In Mohave County, officials are eyeing a 6.96% property tax increase. While the Board doesn’t control property values, rising values tied to a growing economy mean many residents could see higher tax bills—even without a change in the tax rate.
Primary property tax increase of $3,138,184 or 6.96%, which would raise primary property taxes on a $100,000 home from $169.66 to $181.47.
Secondary property tax increase of $508,817 or 4.41%, which would increase secondary property taxes on a $100,000 home from $47.89 to $50.00. (Flood Control District)
In Pima County, the proposed property tax hike would be the second rate increase in seven years. Officials point to 11 straight years of economic growth and rising property values, which, along with paying down debt, allowed the Board to cut the overall tax rate by 36 cents since the Great Recession—claiming this has saved property owners hundreds of millions through conservative budgeting.
Just how much of an increase? To ensure financial stability and meet all County needs, the recommended $1.76 billion budget includes a 2.5% increase in the total County property tax rate.
Pima County’s FY 2026 budget prioritizes road repairs, affordable housing, early education, and capital projects totaling over $200 million. It includes a phased 5% employee pay raise, shifts preschool funding to the County Library, and proposes lowering the reserve fund from 17% to 15% to free up resources. Savings may be set aside to buffer against unstable federal funding.
“The past several months has seen federally funded programs in the County subjected to stop-and-start funding notices as federal policies change abruptly, whether due to changes in policy, reversing of those changes, or legal action. The County Administrator is recommending any savings in County spending in the last quarter of the fiscal year be set aside in case the savings are needed to fill gaps due to federal funding changes.”

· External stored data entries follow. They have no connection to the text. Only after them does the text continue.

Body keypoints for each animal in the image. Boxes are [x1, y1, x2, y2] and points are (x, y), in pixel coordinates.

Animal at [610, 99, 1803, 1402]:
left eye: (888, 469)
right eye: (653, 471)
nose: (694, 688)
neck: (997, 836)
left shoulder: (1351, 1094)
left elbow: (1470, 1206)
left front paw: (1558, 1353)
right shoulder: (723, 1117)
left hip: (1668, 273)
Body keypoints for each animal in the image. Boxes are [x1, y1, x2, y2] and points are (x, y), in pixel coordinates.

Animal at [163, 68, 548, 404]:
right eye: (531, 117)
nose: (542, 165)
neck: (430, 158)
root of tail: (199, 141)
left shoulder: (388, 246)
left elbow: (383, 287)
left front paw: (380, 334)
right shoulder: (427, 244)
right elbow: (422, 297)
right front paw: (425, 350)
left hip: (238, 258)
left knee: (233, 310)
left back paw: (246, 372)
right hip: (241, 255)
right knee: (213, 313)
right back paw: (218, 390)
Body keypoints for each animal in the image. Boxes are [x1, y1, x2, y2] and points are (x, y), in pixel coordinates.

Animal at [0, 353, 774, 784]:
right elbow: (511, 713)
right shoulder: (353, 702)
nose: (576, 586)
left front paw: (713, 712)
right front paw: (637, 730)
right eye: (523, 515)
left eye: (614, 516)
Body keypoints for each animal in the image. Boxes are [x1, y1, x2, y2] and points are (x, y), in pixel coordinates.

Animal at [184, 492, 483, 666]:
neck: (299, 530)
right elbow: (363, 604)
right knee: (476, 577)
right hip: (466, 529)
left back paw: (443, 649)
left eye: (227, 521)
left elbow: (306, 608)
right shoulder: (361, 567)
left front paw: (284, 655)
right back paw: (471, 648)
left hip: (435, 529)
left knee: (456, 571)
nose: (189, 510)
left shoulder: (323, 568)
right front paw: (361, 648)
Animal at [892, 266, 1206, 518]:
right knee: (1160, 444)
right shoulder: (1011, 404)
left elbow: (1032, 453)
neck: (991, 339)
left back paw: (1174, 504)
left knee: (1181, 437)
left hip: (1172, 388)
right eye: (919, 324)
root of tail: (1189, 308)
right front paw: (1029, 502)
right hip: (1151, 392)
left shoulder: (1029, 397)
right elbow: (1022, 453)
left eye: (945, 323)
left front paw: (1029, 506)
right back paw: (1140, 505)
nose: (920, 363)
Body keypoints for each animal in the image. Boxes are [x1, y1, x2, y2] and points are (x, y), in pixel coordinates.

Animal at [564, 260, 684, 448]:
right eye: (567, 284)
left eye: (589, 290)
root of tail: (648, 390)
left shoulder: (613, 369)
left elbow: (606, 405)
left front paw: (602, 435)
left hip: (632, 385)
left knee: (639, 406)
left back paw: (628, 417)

A tax rate increase means your local government has decided to charge a higher percentage on the value of your property. But even if the tax rate stays the same or goes down, your property tax bill can still go up if your home's value increases. That’s because property taxes are based on both the rate and the assessed value of your property—so if your home is worth more, you’ll likely pay more.
For a comprehensive overview of property tax rates across Arizona's 15 counties, including detailed information on exemptions, valuation procedures, and relief programs, visit the Arizona Department of Revenue's Property Tax page: azdor.gov/business/property-tax.